Does sending a student to a Catholic college actually make him less Catholic? The Cardinal Newman Society, a campus organization dedicated to promoting Catholic identity on American college campus, often seems to think so. According to an article in Inside Higher Ed, the Newman Society got the idea:
In part from a 2003 analysis called: “Are Catholic Colleges Leading Students Astray?” The society — a self-appointed watchdog group on Catholic colleges’ fealty to church teachings — reported findings that generated nationwide news coverage: “[G]raduating seniors are predominantly pro-abortion, approve of homosexual ‘marriage,’ and only occasionally pray or attend religious services. Nine percent of Catholic students abandon their faith before graduation.”
Really? While I question whether opposition to legal abortion and same-sex marriage can really be counted as central tenets of Catholic faith (transubstantiation anyone?), these issues were apparently serious enough to worry the Newmans.
But, as is so often true when one looks closely at academic studies, the truth turns out to be more complicated. It depends on the question one asks.

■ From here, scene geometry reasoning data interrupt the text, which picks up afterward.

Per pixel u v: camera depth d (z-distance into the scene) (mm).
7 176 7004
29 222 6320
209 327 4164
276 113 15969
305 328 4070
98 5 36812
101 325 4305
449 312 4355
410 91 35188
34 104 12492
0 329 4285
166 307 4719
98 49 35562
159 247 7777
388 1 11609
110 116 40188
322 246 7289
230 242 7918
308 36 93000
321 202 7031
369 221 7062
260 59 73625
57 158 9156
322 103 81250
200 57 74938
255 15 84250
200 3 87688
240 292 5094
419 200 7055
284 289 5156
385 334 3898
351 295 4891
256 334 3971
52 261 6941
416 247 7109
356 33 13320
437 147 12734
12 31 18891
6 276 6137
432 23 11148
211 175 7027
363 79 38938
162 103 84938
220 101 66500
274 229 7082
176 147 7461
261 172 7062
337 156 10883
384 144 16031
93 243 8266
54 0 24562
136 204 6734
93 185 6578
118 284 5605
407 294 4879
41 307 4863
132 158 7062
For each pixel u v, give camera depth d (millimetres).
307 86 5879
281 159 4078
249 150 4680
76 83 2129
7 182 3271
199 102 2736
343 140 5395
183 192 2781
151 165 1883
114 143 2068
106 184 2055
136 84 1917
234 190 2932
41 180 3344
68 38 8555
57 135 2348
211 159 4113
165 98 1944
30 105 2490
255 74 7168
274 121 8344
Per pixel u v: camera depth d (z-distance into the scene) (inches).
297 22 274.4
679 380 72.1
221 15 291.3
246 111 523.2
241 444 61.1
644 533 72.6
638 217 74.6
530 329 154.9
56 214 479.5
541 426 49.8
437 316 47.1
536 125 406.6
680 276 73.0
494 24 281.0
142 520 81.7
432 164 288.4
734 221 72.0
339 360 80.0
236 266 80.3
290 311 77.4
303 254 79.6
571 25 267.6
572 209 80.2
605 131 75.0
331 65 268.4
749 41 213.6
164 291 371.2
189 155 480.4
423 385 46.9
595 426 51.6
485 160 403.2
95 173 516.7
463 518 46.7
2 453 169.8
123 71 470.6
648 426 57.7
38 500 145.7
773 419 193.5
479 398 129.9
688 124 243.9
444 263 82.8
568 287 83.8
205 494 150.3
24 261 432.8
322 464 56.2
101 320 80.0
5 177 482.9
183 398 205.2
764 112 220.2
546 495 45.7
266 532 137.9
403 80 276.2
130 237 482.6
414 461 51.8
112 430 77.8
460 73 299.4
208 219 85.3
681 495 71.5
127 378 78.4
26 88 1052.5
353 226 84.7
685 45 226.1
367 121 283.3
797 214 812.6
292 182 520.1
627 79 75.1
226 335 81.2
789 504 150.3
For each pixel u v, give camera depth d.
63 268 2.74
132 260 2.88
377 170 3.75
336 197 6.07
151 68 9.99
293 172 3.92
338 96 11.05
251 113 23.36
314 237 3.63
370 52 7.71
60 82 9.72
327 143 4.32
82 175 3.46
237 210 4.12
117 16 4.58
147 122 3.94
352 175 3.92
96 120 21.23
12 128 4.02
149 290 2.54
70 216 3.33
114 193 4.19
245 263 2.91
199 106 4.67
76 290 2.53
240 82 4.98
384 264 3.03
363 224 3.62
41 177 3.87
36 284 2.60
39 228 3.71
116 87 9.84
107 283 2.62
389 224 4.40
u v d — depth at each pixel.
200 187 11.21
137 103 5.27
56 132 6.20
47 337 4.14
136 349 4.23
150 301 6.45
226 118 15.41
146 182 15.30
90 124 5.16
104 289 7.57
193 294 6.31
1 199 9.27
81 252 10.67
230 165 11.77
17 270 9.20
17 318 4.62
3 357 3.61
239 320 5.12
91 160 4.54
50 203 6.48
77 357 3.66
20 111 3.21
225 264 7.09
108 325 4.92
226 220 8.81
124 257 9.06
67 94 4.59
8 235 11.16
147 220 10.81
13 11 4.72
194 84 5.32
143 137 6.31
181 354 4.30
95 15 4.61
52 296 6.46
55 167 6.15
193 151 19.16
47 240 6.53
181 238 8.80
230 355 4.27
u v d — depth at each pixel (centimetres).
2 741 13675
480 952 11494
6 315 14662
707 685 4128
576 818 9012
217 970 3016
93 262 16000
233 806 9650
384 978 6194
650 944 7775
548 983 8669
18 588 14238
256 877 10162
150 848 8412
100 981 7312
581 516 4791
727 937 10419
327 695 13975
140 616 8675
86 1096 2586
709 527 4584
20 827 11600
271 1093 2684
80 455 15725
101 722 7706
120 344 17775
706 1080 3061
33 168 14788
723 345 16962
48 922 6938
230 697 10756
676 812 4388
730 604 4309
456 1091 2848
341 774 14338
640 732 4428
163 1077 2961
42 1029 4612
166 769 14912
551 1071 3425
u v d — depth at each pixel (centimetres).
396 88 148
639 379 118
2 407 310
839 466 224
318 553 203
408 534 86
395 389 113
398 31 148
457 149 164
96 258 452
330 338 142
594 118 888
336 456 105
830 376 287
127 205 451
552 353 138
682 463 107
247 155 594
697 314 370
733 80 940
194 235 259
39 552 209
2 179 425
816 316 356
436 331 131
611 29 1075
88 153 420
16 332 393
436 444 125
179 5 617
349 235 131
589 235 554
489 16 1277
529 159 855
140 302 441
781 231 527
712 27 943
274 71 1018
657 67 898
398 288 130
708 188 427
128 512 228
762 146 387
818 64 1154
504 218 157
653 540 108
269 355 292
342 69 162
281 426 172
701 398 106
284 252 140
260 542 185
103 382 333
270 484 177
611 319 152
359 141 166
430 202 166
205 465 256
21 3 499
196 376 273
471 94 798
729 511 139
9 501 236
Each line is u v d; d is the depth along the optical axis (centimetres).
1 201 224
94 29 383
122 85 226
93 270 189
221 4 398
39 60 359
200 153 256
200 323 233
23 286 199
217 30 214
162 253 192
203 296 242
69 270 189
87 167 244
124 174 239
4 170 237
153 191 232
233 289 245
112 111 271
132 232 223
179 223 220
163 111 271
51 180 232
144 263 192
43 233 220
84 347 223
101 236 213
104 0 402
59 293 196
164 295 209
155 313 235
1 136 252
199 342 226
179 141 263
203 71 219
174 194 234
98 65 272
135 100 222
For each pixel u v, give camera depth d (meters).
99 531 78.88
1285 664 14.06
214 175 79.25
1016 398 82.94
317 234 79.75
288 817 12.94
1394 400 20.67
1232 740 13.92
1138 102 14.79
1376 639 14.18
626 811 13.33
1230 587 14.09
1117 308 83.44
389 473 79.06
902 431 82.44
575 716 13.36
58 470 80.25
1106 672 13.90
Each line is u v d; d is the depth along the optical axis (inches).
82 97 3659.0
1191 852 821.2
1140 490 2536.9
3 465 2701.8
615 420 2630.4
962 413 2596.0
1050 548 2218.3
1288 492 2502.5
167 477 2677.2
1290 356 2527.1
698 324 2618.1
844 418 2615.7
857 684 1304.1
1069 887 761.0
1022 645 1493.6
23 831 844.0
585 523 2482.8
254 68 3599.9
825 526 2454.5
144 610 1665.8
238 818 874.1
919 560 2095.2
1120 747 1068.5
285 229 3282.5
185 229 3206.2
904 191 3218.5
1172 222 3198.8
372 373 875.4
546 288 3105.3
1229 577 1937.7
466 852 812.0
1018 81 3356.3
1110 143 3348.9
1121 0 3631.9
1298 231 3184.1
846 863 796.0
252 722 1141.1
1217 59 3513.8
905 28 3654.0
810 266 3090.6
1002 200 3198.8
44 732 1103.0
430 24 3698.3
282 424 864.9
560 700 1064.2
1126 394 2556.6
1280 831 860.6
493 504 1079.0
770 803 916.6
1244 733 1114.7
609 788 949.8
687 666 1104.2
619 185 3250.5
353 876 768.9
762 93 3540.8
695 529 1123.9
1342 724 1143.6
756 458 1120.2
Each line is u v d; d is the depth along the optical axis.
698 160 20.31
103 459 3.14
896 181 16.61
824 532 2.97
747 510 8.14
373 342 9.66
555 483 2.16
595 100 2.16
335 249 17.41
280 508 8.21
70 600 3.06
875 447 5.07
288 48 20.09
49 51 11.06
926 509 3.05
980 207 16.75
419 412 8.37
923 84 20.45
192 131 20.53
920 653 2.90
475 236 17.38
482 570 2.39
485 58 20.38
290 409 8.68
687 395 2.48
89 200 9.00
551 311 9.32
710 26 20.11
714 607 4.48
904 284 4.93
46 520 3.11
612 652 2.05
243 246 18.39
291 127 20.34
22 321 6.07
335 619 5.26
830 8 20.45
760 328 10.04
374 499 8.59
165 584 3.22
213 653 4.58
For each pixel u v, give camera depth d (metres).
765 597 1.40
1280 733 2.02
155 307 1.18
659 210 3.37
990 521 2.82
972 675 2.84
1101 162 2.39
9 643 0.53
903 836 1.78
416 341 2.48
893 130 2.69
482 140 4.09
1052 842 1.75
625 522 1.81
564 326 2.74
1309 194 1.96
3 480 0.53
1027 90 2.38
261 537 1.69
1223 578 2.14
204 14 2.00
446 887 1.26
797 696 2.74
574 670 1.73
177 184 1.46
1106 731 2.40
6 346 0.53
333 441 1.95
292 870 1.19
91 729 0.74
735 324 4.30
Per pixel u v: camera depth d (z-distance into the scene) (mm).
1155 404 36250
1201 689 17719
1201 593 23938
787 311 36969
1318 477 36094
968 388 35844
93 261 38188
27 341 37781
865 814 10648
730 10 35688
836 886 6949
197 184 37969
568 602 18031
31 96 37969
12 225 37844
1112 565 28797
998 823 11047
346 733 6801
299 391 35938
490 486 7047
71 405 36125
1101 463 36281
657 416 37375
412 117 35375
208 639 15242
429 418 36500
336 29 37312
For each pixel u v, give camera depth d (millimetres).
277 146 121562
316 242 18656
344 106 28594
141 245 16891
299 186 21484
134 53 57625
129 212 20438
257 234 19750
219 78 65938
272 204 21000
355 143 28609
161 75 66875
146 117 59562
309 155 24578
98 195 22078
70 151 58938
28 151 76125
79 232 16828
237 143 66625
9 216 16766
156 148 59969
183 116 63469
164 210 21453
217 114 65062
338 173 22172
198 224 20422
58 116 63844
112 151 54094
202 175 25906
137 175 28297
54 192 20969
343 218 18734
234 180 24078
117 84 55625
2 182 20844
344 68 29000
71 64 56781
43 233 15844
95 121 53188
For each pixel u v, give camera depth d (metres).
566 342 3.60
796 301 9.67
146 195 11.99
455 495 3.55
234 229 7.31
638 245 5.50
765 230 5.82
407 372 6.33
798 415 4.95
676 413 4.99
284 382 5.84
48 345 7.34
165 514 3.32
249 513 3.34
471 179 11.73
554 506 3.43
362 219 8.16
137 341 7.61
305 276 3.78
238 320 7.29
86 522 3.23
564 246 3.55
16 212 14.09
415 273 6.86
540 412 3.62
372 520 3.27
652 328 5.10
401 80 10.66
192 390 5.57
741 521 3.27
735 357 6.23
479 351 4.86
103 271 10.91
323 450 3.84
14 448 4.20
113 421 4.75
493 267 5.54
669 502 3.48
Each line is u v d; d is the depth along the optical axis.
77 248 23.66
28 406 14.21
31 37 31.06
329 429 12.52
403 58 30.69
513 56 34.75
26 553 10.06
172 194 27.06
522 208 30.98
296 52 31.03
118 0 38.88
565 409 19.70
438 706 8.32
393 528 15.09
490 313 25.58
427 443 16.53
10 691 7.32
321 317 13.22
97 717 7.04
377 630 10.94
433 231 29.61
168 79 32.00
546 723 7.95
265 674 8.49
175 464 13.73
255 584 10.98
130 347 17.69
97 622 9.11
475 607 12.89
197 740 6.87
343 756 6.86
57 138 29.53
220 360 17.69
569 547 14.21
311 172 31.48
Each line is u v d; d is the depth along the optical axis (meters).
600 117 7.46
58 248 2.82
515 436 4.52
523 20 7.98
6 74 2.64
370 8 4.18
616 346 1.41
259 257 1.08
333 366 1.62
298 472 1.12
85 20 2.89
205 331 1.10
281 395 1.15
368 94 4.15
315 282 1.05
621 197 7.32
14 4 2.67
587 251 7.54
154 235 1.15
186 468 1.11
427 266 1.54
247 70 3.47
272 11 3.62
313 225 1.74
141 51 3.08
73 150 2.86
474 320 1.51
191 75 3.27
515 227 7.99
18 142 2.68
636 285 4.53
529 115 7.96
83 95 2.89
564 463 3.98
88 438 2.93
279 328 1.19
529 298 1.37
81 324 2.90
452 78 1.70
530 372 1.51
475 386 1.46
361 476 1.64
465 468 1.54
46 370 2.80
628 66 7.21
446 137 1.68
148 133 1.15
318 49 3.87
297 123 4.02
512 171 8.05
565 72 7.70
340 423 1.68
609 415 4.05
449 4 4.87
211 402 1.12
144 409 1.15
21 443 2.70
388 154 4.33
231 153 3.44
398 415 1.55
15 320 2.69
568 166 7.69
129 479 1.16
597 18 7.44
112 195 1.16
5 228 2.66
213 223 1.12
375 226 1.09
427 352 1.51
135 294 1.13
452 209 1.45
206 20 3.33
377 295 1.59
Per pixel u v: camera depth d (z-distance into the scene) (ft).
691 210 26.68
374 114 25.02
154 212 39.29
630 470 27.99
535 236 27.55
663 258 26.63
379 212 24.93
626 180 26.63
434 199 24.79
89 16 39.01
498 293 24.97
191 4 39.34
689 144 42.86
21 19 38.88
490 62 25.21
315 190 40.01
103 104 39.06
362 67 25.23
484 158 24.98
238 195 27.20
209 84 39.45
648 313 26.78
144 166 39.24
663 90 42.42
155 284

A new study conducted by scholars at Georgetown University’s Center for Applied Research in the Apostolate asked participants if they moved closer to or further away from church teachings while in college. The results indicate that Catholic schools are promoting Catholicism pretty well at their campuses.
The study, presented at the meeting of the Association of Catholic Colleges and Universities (ACCU), indicated that while students at Catholic colleges might support abortion and same-sex marriage, most Catholic students move closer to, and deeper in, their faith as they are educated in Catholic schools.
They are, for instance, more likely to read sacred texts. Most importantly, while students at Catholic schools go to church less than they did when they were younger, this is true of all people of the same age group. In fact, students in Catholic schools are still more likely to attend mass than Catholic students who do not attend Catholic schools.
Newman Society President Patrick Reilly was unimpressed: “If the ACCU thinks it appropriate to celebrate the fact that Catholics lose their faith somewhat slower at Catholic colleges than elsewhere then they can hardly represent the concerns of faithful Catholic families,” Reilly said.